WHAT YOU ARE ASKED TO DO: Start your answer with the line containing "all the Warp Gates on" and end it with the last line of the records below, retyping every line between exactly and adding nothing.
____________________
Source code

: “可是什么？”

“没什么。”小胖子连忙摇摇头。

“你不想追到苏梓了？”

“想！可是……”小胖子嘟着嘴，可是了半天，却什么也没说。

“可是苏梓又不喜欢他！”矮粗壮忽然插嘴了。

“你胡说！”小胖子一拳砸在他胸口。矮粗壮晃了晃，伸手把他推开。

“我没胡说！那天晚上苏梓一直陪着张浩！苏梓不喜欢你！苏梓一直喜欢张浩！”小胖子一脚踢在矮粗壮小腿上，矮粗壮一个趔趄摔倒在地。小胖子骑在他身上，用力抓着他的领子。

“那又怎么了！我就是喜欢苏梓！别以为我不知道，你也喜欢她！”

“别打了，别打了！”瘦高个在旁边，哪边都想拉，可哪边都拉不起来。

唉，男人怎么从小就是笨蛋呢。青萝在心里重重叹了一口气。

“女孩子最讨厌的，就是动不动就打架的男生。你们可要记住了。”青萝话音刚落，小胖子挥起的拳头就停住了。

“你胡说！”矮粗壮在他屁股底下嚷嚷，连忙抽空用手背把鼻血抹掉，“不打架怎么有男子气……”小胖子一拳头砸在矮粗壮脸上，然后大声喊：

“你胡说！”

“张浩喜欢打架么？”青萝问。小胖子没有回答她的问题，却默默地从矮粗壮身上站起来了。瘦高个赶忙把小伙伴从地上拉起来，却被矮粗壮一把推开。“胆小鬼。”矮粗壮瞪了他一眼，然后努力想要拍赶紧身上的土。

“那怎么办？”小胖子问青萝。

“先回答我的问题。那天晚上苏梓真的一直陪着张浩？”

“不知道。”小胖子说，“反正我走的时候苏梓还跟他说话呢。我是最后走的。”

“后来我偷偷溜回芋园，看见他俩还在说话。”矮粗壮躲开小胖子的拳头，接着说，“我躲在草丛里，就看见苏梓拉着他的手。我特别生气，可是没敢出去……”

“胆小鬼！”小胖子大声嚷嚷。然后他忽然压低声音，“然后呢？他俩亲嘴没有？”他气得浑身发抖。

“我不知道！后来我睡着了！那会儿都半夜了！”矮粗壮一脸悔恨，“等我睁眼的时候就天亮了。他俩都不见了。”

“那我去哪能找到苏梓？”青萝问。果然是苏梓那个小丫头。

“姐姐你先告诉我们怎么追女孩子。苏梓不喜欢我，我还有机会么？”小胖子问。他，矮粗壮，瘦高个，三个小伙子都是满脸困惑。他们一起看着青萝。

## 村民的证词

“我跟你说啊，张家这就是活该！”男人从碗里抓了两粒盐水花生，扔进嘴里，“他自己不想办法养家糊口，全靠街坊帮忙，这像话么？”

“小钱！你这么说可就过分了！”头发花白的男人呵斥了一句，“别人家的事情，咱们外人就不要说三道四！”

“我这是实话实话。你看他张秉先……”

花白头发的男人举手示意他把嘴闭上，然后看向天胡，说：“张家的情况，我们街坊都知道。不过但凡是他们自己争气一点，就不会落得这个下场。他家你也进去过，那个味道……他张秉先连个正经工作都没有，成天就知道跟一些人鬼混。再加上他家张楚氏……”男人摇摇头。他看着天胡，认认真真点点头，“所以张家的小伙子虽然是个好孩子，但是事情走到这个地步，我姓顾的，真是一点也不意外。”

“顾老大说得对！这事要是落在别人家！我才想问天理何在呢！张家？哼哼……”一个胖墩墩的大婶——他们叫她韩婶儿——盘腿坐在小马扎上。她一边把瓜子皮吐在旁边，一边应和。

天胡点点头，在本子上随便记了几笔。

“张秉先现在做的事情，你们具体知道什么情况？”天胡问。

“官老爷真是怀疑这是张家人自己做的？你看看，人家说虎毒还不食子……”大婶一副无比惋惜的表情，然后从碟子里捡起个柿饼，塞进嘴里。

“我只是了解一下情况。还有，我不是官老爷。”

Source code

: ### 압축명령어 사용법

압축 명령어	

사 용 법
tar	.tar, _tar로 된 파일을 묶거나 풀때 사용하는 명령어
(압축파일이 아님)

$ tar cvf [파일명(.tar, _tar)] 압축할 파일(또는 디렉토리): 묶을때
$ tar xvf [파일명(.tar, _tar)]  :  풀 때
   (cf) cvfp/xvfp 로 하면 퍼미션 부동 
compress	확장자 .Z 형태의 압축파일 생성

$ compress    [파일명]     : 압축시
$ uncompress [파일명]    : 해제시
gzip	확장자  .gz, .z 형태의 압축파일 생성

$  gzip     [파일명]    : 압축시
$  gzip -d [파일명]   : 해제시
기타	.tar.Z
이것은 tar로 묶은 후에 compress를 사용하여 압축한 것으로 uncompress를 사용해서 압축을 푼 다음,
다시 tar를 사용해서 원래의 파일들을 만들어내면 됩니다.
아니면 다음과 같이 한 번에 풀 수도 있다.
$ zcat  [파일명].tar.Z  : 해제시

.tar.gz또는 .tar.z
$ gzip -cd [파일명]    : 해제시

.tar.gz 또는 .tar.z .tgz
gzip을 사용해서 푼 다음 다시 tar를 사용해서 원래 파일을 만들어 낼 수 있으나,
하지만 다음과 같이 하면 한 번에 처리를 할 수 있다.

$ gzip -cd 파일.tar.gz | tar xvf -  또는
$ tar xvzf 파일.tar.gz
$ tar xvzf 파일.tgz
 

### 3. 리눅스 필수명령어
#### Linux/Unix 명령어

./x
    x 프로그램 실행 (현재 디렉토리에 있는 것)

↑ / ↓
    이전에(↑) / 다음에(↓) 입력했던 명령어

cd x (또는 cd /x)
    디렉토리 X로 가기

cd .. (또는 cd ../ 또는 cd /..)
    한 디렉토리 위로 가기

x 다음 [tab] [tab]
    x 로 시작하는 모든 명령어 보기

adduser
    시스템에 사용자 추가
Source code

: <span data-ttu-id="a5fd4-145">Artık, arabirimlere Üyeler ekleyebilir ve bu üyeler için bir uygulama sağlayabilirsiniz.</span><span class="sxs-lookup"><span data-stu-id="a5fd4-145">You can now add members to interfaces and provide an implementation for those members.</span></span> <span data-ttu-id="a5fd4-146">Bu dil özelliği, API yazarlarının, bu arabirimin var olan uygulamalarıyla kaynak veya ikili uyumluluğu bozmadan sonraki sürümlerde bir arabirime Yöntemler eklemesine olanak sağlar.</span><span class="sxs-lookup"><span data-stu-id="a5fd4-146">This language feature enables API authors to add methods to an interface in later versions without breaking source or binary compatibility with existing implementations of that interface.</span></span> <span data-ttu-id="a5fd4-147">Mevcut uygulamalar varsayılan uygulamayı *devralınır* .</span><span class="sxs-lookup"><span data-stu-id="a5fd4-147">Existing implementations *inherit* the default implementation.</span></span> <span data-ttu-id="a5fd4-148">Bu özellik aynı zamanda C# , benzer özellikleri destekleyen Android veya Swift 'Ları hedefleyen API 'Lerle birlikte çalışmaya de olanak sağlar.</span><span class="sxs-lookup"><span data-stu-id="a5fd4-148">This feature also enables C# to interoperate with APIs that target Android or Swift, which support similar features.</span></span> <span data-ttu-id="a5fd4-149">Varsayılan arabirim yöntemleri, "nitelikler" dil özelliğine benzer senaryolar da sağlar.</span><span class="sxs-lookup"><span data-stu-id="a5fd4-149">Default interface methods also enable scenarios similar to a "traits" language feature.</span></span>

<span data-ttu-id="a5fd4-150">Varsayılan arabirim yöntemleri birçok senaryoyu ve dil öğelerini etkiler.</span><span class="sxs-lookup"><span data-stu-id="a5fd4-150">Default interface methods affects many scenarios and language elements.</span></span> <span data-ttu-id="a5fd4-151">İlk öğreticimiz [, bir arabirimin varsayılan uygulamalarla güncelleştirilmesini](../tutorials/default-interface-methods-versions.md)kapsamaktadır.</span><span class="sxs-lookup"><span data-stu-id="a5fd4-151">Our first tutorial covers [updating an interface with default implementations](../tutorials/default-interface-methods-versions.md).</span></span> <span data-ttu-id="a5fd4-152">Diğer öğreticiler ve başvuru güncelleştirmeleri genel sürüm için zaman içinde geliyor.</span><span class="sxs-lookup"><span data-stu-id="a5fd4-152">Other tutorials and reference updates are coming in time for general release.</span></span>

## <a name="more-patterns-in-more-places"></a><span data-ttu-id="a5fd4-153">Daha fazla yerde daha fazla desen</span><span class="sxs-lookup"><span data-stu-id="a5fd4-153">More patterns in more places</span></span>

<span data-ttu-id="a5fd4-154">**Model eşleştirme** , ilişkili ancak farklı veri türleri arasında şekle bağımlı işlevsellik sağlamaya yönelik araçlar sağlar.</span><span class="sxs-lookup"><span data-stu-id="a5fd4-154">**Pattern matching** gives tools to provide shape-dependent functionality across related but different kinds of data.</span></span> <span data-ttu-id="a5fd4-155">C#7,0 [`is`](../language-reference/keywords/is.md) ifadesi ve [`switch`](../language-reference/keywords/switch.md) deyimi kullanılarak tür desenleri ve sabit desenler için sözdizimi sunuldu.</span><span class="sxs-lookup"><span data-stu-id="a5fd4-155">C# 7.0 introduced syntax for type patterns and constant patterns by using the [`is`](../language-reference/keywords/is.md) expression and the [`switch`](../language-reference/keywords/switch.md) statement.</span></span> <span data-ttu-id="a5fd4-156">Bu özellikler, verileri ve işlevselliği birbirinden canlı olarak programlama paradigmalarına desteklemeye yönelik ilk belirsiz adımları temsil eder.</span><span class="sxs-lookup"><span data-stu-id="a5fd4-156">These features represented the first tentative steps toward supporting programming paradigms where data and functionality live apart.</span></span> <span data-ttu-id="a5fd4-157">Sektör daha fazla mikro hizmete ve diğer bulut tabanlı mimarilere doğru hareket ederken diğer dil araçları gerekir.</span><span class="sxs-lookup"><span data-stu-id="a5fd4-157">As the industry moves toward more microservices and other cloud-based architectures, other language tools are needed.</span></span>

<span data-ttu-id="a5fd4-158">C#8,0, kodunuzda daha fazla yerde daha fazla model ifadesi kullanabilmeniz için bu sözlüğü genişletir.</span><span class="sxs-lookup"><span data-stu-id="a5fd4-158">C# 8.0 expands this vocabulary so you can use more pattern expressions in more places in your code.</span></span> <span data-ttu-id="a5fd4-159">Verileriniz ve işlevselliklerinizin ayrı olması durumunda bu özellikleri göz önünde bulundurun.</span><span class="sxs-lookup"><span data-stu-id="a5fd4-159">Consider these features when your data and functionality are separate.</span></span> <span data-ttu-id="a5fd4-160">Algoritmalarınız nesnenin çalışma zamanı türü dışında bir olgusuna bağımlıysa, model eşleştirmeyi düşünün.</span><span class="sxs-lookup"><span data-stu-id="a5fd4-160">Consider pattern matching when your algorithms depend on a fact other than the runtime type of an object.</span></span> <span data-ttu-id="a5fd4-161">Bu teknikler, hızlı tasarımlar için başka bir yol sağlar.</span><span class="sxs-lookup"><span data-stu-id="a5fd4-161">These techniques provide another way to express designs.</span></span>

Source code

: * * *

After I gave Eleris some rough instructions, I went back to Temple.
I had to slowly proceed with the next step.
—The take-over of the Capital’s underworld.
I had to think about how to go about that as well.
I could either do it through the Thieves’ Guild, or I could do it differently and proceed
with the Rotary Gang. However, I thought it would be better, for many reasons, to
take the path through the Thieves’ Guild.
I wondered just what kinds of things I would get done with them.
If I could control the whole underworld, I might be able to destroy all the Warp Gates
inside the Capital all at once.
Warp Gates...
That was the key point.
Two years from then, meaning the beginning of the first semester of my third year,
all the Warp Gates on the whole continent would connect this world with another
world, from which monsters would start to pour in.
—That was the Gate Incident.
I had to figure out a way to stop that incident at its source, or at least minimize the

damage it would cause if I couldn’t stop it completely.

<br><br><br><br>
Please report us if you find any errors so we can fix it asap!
____________________
REPLY:
all the Warp Gates on the whole continent would connect this world with another
world, from which monsters would start to pour in.
—That was the Gate Incident.
I had to figure out a way to stop that incident at its source, or at least minimize the

damage it would cause if I couldn’t stop it completely.

<br><br><br><br>
Please report us if you find any errors so we can fix it asap!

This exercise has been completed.